Using TW5 as a Relational Database

I keep toying with the idea (and simplicity) of using TW5 for a small database of three tables and a couple of thousand records. Using the ideas from Announcing: TiddlyWiki for SQL users it all works well. However the issue is if I made this available directly on the web the whole dataset would be exposed, which is not ideal!

Can anyone think of a method of querying the data (SQL) without exposing the full TW file?

Thanks.

I think there may be a misunderstanding. The idea of “TiddlyWiki for SQL users” is a description how SQL commands would look like and then defines a TW filter expression that does the same thing.

A single file TW has no possibility to access its data using SQL commands. The advantage of TW is, that all the data is always available to do full text search without the need of internet connection.

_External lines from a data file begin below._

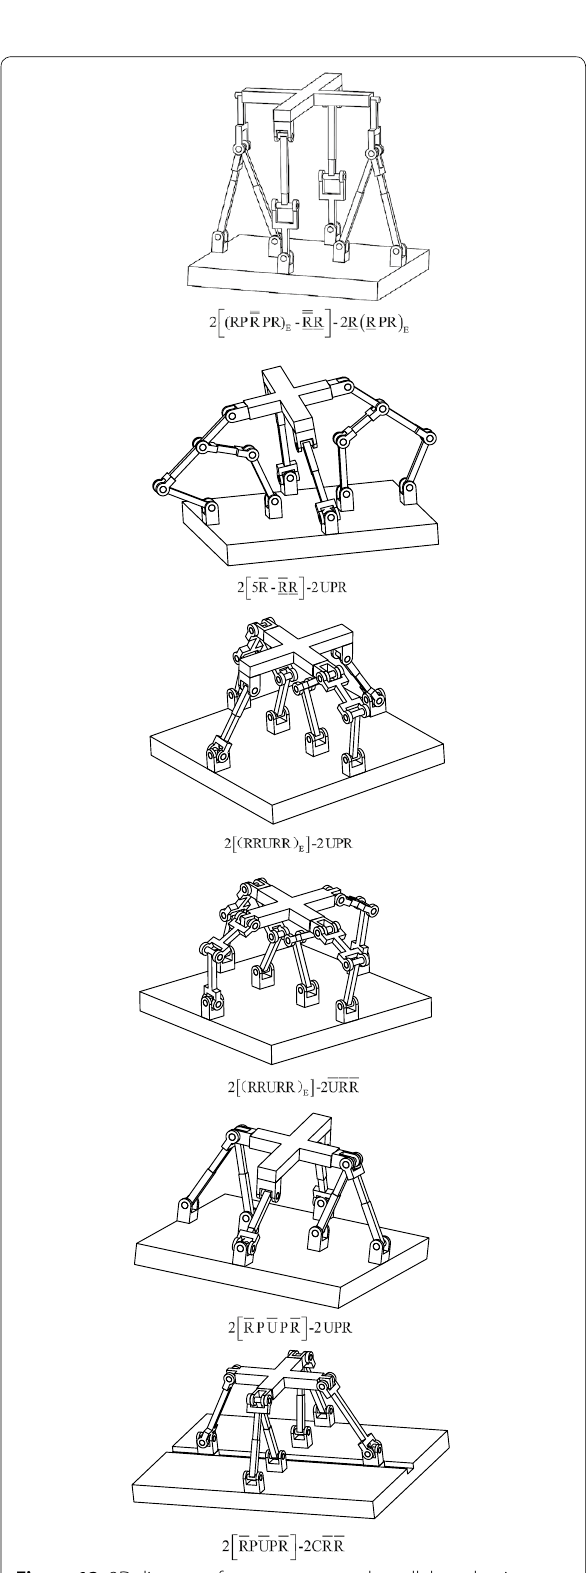
Figure 12 3D diagram of some represented parallel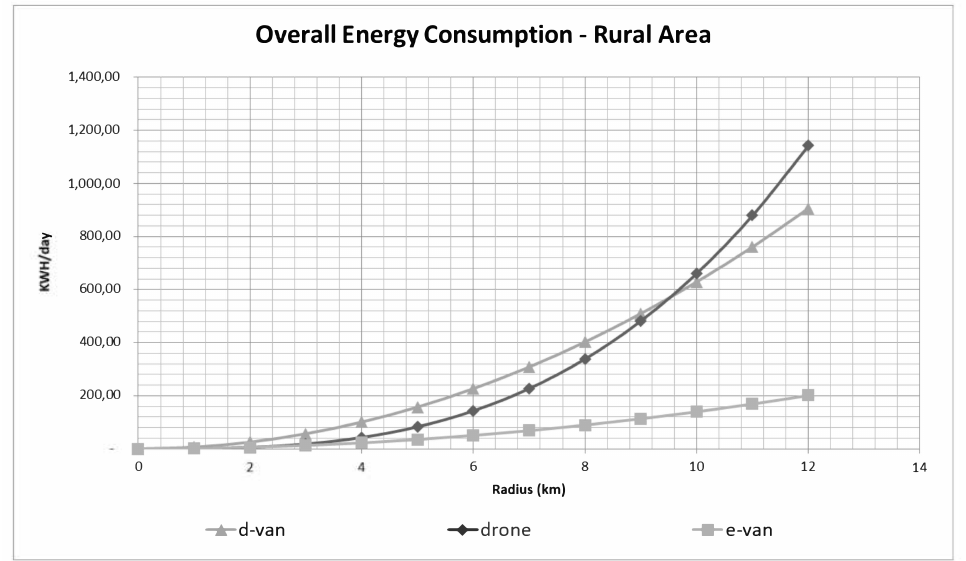
Figure 5. Energy consumption curves in Rural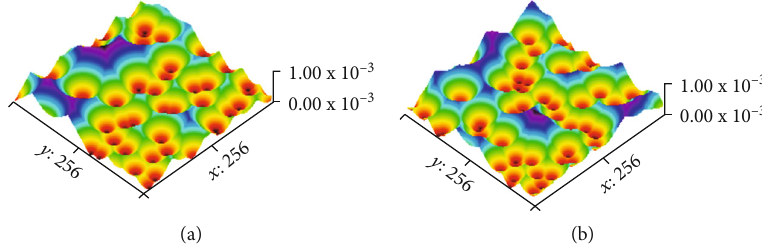
Figure 6: Lattices of the aerosols: (a) bioaerosols and (b) chem-aerosols.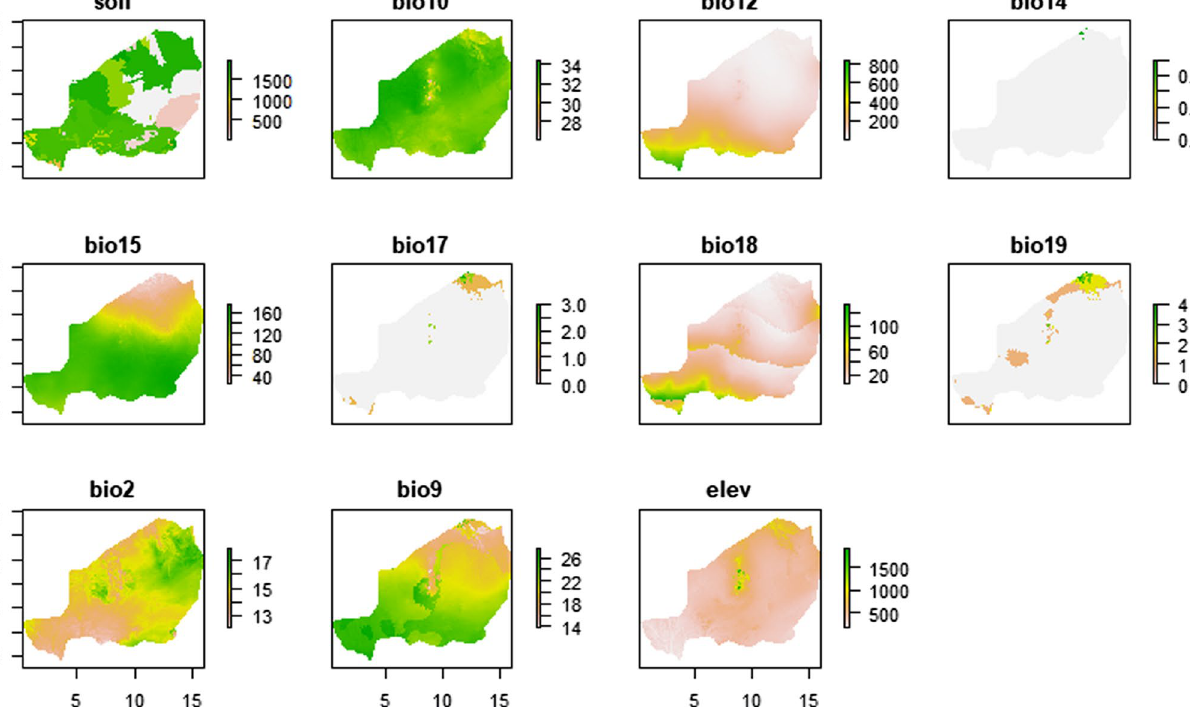
Fig. 1 Main environmental variables contributing to the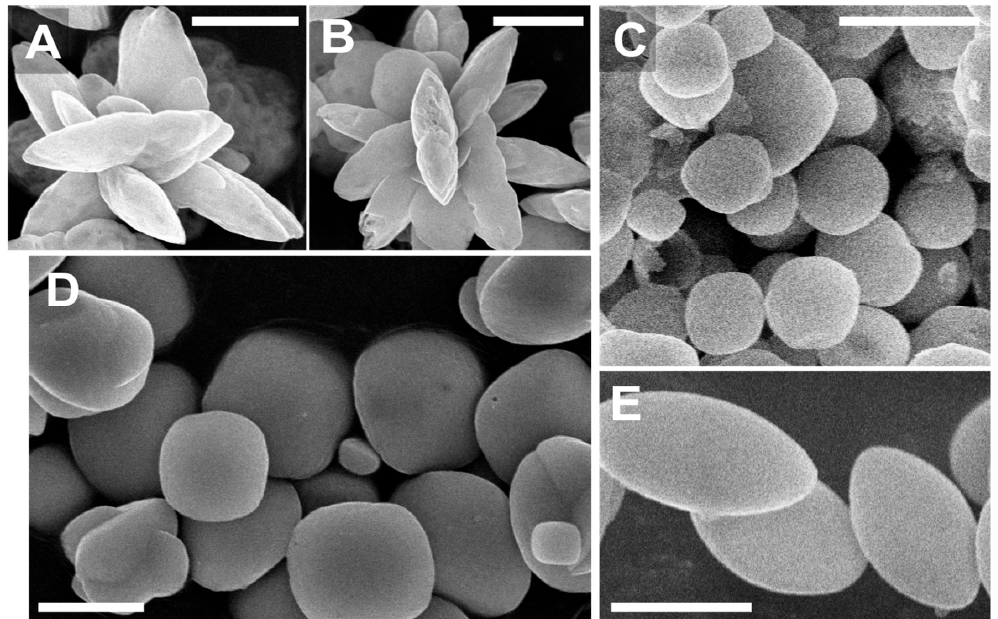
Figure 1. Scanning electron micrographs (SEM) of distinct crystal morphologies of synthetic barite. The scales on the images are 2 µ m. ( A , B ) Rosette crystals resulting from experiment 4a, performed at 5 ◦ C with a Sr/Ba ratio of 5; ( C ) well-rounded crystals resulting from experiment 3a, performed at 20 ◦ C with a Sr/Ba ratio of 15; ( D ) euhedral crystals precipitated in experiment 5a, performed at 40 ◦ C with a Sr/Ba ratio of 15; ( E ) elliptical crystals precipitated in experiment 4i, performed at 5 ◦ C with a Sr/Ba ratio of 5 with added organic compound sodium formate. Minerals 2018 , 8 , x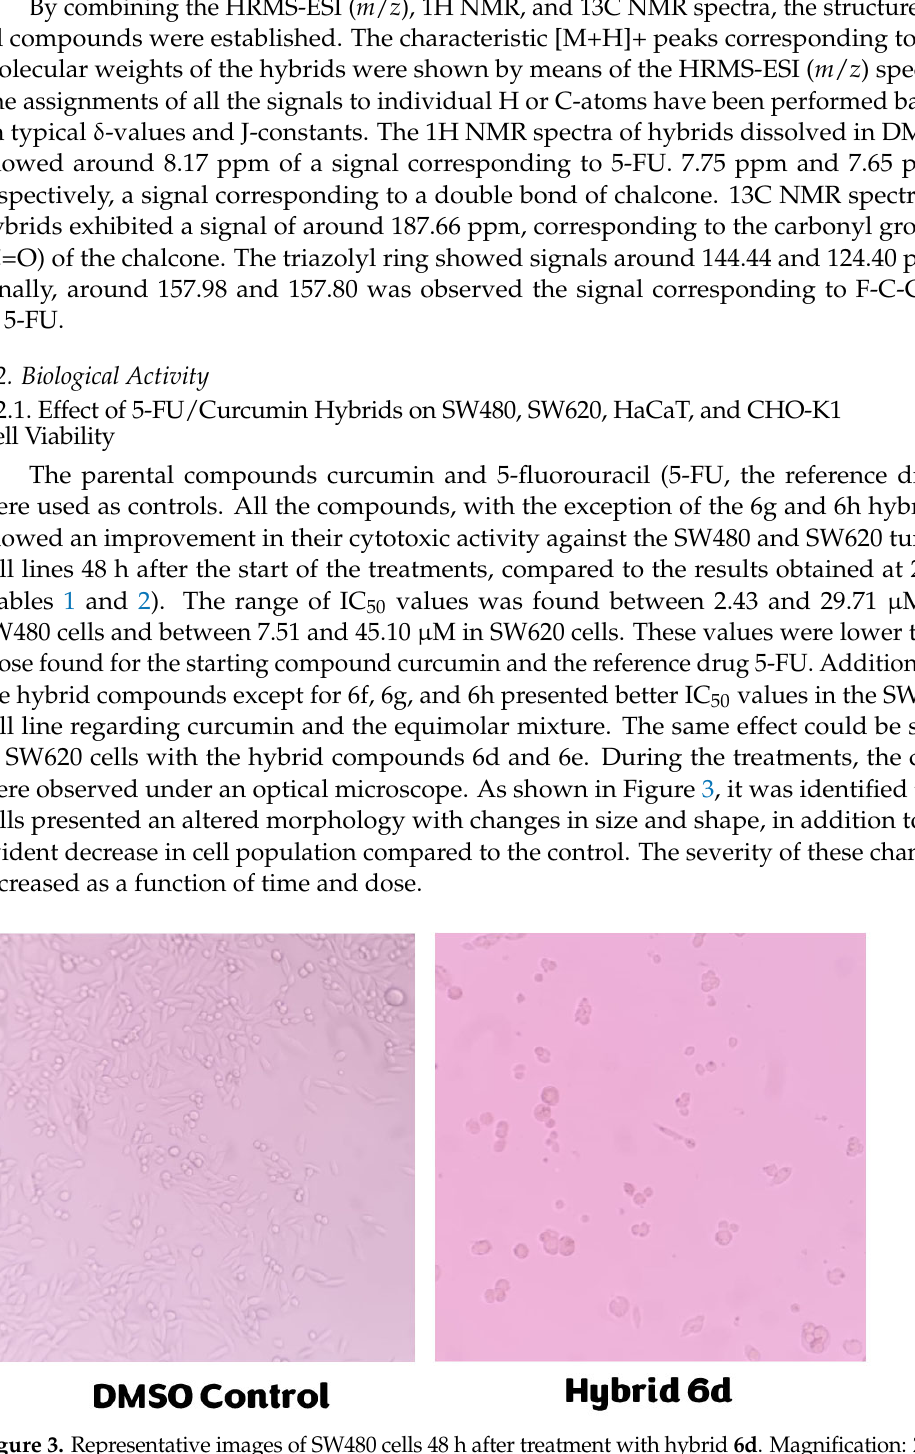
Figure 3. Representative images of SW480 cells 48 h after treatment with hybrid 6d . Magnification: 20 × . The increase in cytotoxic activity over time was also reflected in some of the results obtained on the non-tumor cell lines HaCaT and CHO-K1, a situation that negatively affects the selectivity indices (SI) by generating a decrease in them. Only compounds 6a and 6d in SW480 cells and compounds 6d and 6e in SW620 cells increased their SI over 48 h post-treatment; moreover, these same compounds presented the lowest IC 50 compared to the starting compounds and the equimolar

if you don’t need dynamic elements in the reports you want to publish, I suggest you render those reports as static pages from your tiddlywiki, and publish only that.

https://tiddlywiki.com/static/RenderCommand.html and https://tiddlywiki.com/static/Generating%20Static%20Sites%20with%20TiddlyWiki.html might be good starting points.

@pmario has it right about that demo. It was designed to show people used to SQL how to do something similar with TW. But here records are tiddlers in the wiki. If you want something different, other techniques would be necessary. I think TW will scale reasonably to thousands or even tens of thousands of records, but probably not hundreds of thousands or millions.

If you want your data kept elsewhere, only viewing small results through TW, you will probably need to investigate how to expose your data through an HTTP interface (possibly REST with JSON) and then use the tm-http-request to fetch it.

If there’s only a very small subset of your data you want users seeing, then I would extract that subset and port it to the wiki; either that or follow @jerojasro’s suggestion.

If they need to see arbitrary parts of it, but only a little at a time, then I would suggest that you do try converting it to tiddlers and use the techniques of the SQL Playground. TiddlyWiki scales to many more records than you might imagine.